Hoarding and criminal charges
Many jurisdictions are trying to strike a balance between criminal charges and helping those who are hoarding animals receive the mental health care that they need. Some police and animal control officers will give warnings and time frames for the person to relocate the animals or improve their conditions. Charges may only be filed if the animal’s circumstances do not improve. Those who are charged with animal abuse for crowded conditions due to unlicensed breeding or for raising fighting animals are given little leeway.
The right to removal
The right for law enforcement to remove animals is dependent on warnings issued. There are only certain circumstances of imminent danger in which an animal can be directly seized. In most counties and states, animals are still considered to be property and are not guaranteed any rights. Imminent danger is almost always defined by a history of attacks on a person, or threatening behavior towards another animal.

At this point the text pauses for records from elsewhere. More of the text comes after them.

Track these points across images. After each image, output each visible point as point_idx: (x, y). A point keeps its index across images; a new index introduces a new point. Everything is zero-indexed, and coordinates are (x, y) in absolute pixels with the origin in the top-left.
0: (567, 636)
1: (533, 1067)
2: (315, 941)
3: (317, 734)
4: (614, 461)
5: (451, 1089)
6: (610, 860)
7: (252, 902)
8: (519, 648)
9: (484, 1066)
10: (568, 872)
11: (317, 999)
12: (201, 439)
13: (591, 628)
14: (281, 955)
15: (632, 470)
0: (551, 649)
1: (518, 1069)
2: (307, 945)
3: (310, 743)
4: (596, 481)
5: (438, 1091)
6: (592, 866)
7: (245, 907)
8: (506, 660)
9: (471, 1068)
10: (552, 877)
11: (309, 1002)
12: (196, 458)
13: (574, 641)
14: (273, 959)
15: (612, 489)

In some cities, there must be physical harm caused first before law enforcement can remove the animal.
The increasing fines and prison terms
Increased public anger over animal neglect and abuse has fueled an increase in fines and jail time being served by those convicted of animal abuse charges. Even so, they often are not in line with the damage that the animal has caused. In the case of the 3 pit bulls that mauled a jogger to death, the owner – who had been cited before – was fined and given a 6 month sentence. Not much of a stricter sentencing was given to the owners of the chimpanzee who attacked a woman in Connecticut that resulted in the loss of her face. It is vital to know that each town, township or incorporated may have their own regulations about what constitutes animal abuse, and how it can be charged before you proceed.